Şeker Şükran
Ankara University, Stem Cell Institute , Ankara , Turkey.
Tissue Engineering, Biomaterials and Nanobiotechnology Laboratory, Faculty of Science, Ankara University , Ankara , Turkey.
Turk J Biol. 2018 Oct 25;42(5):435-446. doi: 10.3906/biy-1802-97. eCollection 2018.

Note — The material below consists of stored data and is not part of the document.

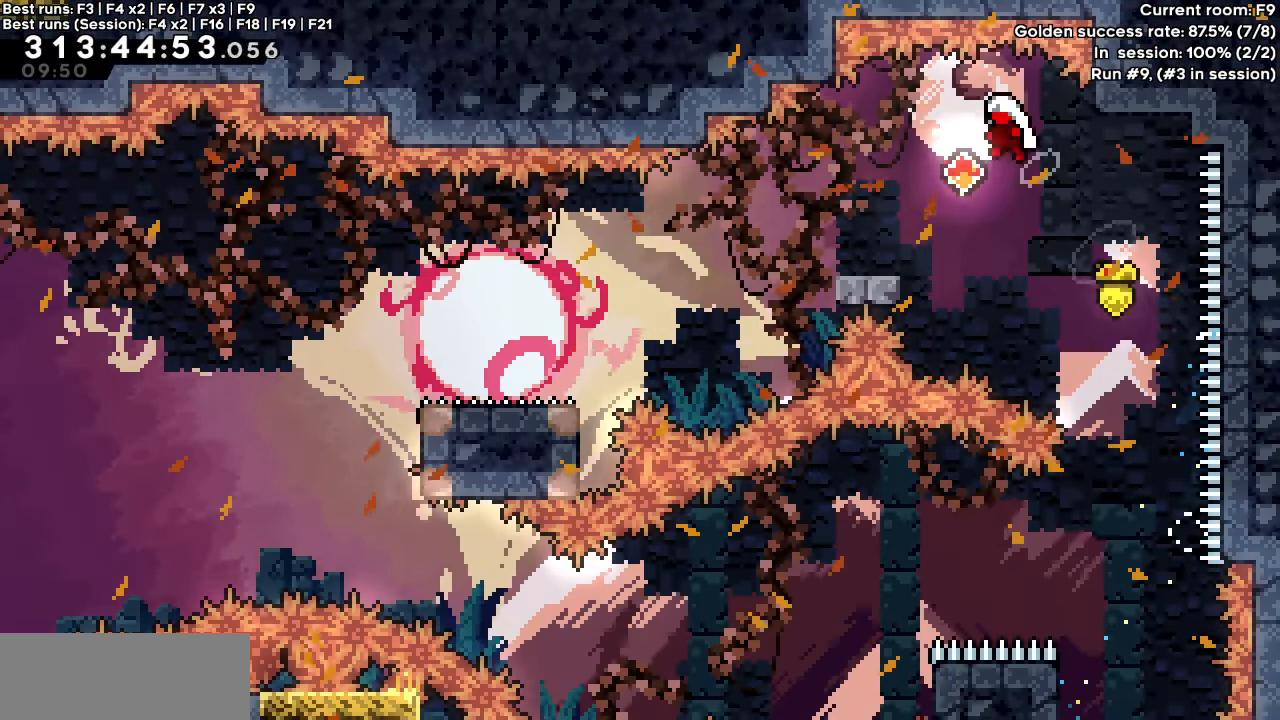
{"keys": ["jump", "left"], "events": [[83, "jump", "up"], [133, "dash", "up"], [133, "left", "up"], [267, "dash", "down"], [267, "down", "down"], [267, "left", "down"], [450, "dash", "up"], [450, "down", "up"], [500, "jump", "down"]]}
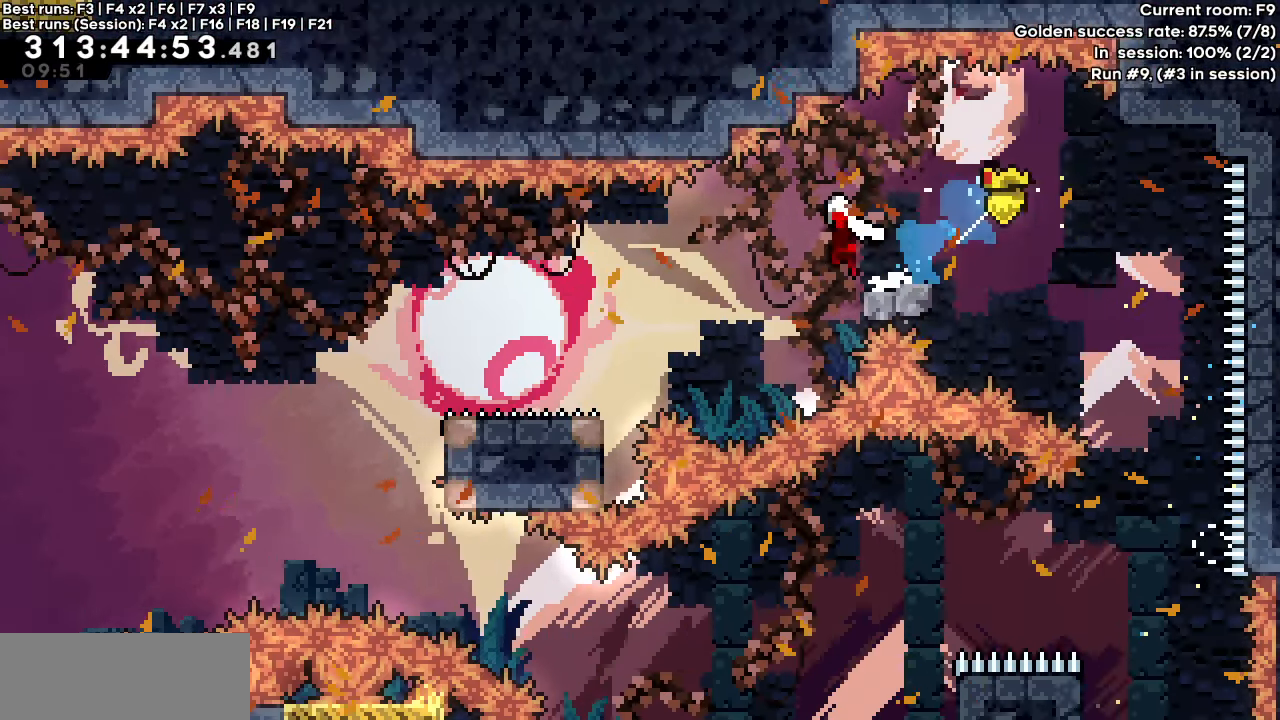
{"keys": ["jump", "left"], "events": [[33, "down", "down"], [50, "dash", "down"], [233, "dash", "up"], [233, "down", "up"], [233, "jump", "up"], [433, "jump", "down"]]}
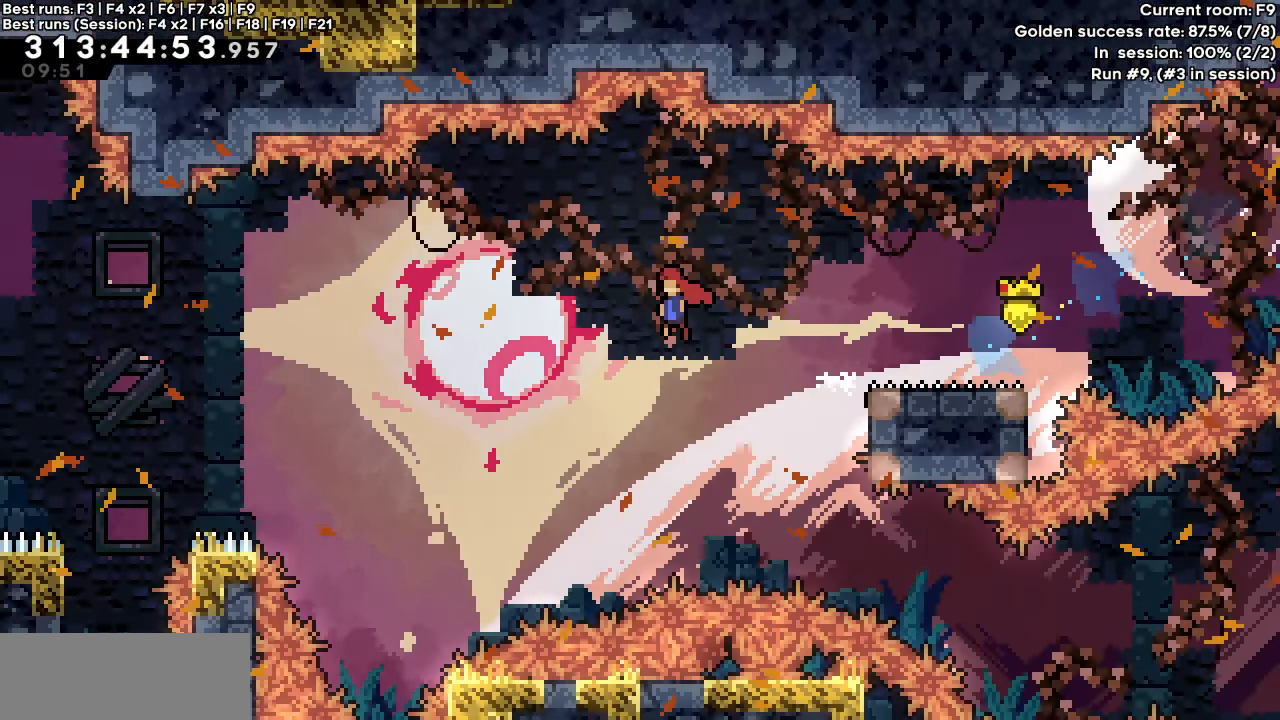
{"keys": ["jump", "left"], "events": []}
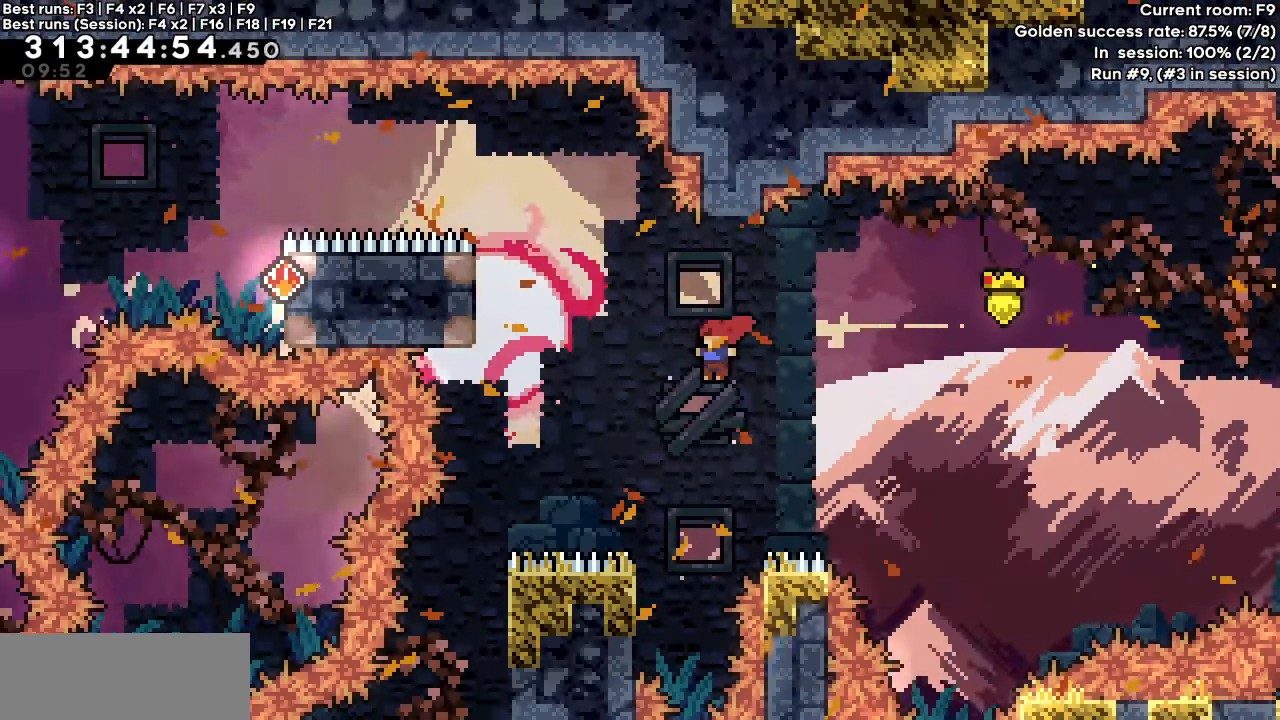
{"keys": ["jump"], "events": [[83, "dash", "down"], [83, "up", "down"], [217, "jump", "up"], [267, "dash", "up"], [367, "up", "up"], [417, "left", "up"], [500, "jump", "down"]]}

In this study, the possible cellular effects of tin dioxide (SnO) nanoparticles, together with its bulk form, on mouse dermal fibroblasts (DFs) were revealed using in vitro assays. Particle characterizations were carried out with AFM, Braun-Emmet-Teller, and DLS analyses. The cells were treated with nano and bulk SnO at concentrations of 0.1, 1, 10, 50, and 100 μg/mL for 6, 24, and 48 h. At the end of the exposure periods, the morphology, viability, particle uptake, and membrane leakage statuses of the cells were evaluated. Furthermore, real-time monitoring of cell responses was performed by using an impedance-based label-free system. Findings showed that at concentrations of 0.1-10 μg/mL, cells had similar doubling time to that of control cells (20.4 ± 2.6 h), while the doubling time of cells exposed to 100 μg/mL of nano and bulk SnO increased slightly (P ˃ 0.05) to 25.1 ± 3.9 h and 26.2 ± 5.9 h, respectively. The results indicated that DFs exhibited a similar toxicity response to nano and bulk SnO; thus, 50 and 100 μg/mL of nano and bulk SnO had mild toxic effects on DFs. In conclusion, this study provides information and insight necessary for the safe use of SnO in medical and consumer products.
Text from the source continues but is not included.